Compilation album by Sicx & Brotha Lynch Hung
- Released: September 15, 1998
- Recorded: 1986–1992^{[citation needed]}
- Genre: Gangsta rap, West Coast hip hop, Horrorcore, G-Funk, underground hip hop
- Length: 49:06
- Label: Black Market Records, Siccmade Muzicc
- Producer: Kevin Mann

Sicx & Brotha Lynch Hung chronology
|  | Nigga Deep (1998) | Now Eat: The Album (2000) |

= Nigga Deep =

Nigga Deep is a compilation album by Sicx and Brotha Lynch Hung, released in 1998.

Professional ratings
Review scores
| Source | Rating |
| Allmusic | Star |

==Track listing==

| No. | Title | Length |
|---|---|---|
| 1. | "'N All Dat Shit" | 1:41 |
| 2. | "Ruff & Rugged" | 5:14 |
| 3. | "Devils & Gunsmoke" | 3:11 |
| 4. | "Fuck Everybody (Insert)" | 0:19 |
| 5. | "One Nigga Dead" | 3:31 |
| 6. | "Iz He Gone (Insert)" | 0:26 |
| 7. | "Raw Edge Bullshit" | 3:14 |
| 8. | "Nigga Deep" | 5:18 |
| 9. | "For the Funk of It" (feat.

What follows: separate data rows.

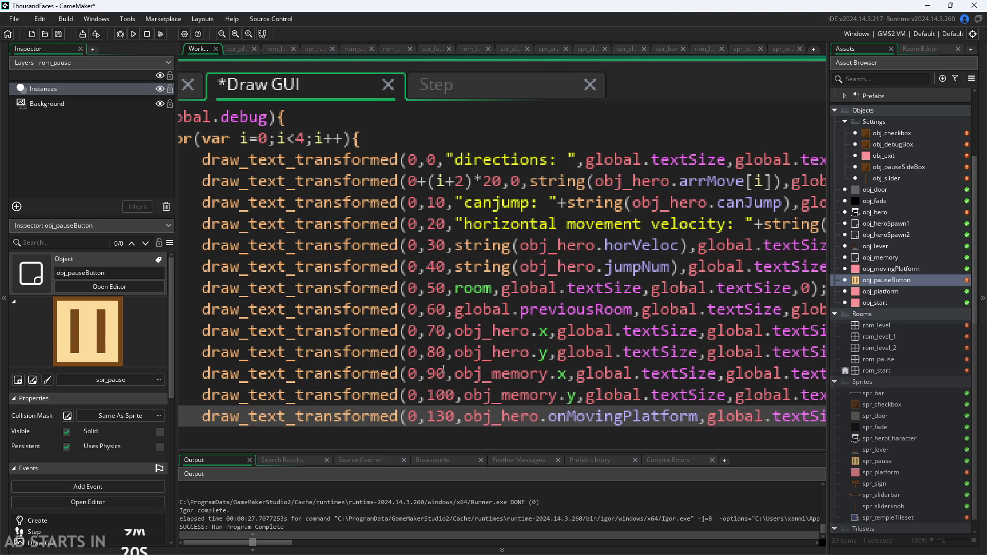
key(BackSpace)
text(1)
Renumber the platform debug lines' y offsets from 0 to 70 in steps of 10
scroll(464, 368, down, 3)
click(502, 290)
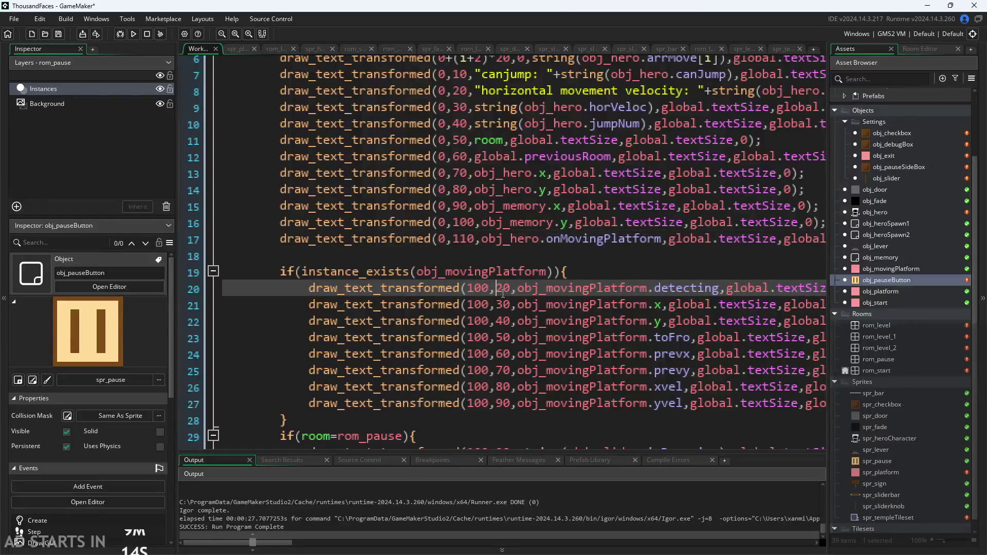
key(Delete)
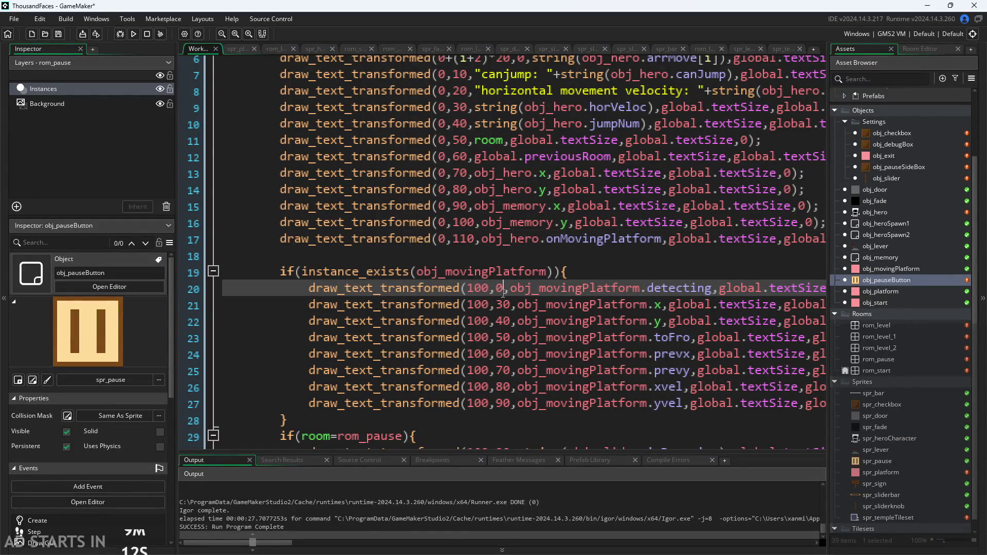
key(Down)
key(BackSpace)
text(1)
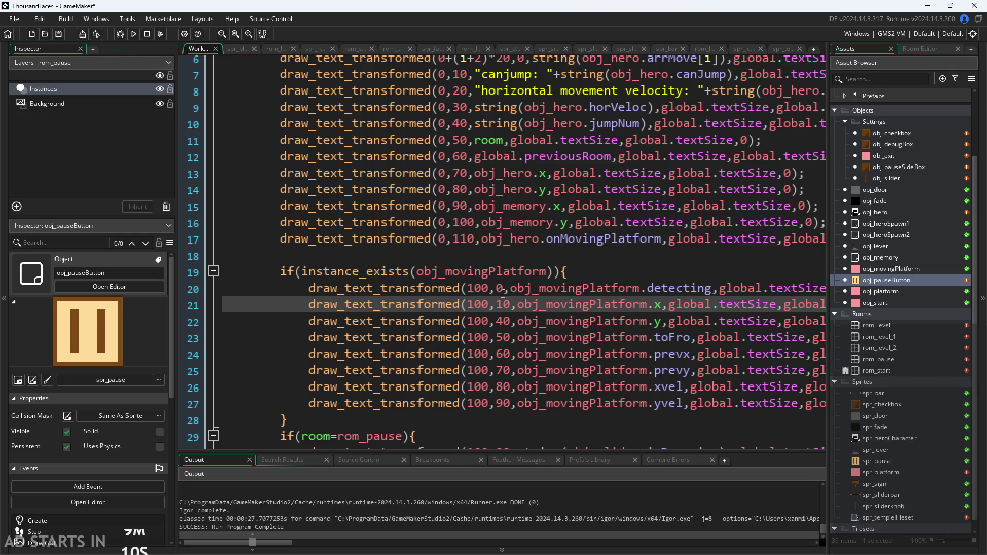
key(Down)
key(BackSpace)
text(2)
key(Down)
key(BackSpace)
text(3)
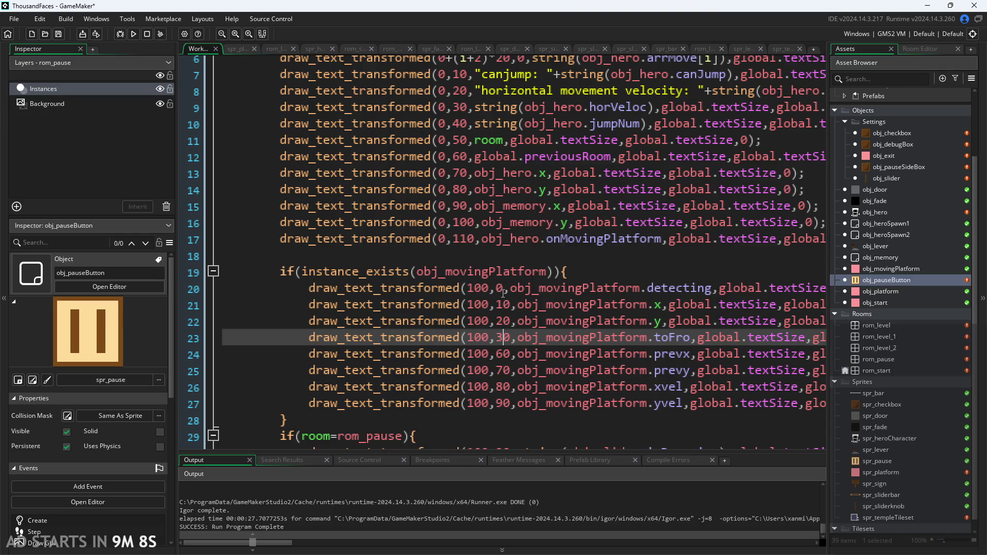
key(Down)
key(BackSpace)
text(4)
key(Down)
key(BackSpace)
text(5)
key(Down)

X-Raided) | 7:49 |
| 10. | "Mr. No Print" (feat. The Swartzaniggas) | 4:43 |
| 11. | "Creek Mobb's Loadin' 'Em Up" | 4:21 |
| 12. | "Fair Warning" | 1:16 |
| 13. | "Crawl Thru the Hood" | 3:34 |
| 14. | "Where da Chronic Grows" | 4:19 |
| Total length: |  | 49:06 |

==Samples==
- "Ruff & Rugged" contains a sample of "Hyperbolicsyllabicsesquedalymistic" as performed by Isaac Hayes.
- "Ruff & Rugged" also contains samples from More Bounce to the Ounce performed by Zapp and Alwayz Into Somethin' by N.W.A.
- "Devils & Gunsmoke" contains a sample from Riding High by Faze-O.
- "Raw Edge Bullshit" also contains samples performed by Zapp More Bounce to the Ounce and Dance Floor.
- "Raw Edge Bullshit" also contains samples of "So Ruff, So Tuff" performed by Roger Troutman, Flash Light performed by Parliament and Funky Drummer performed by James Brown.
- "For the Funk of It" contains a sampled loop from One Nation Under a Groove as performed by Funkadelic.
- "For the Funk of It" also contains a sample from "Knucklehead" as performed by Grover Washington Jr.
- "Creek Mobb's Loadin' 'Em Up" contains a sample of Nappy Dugout as performed by Funkadelic.
- "Crawl Thru the Hood" contains a sample of Harry Manfredini's "Friday the 13th Original Theme".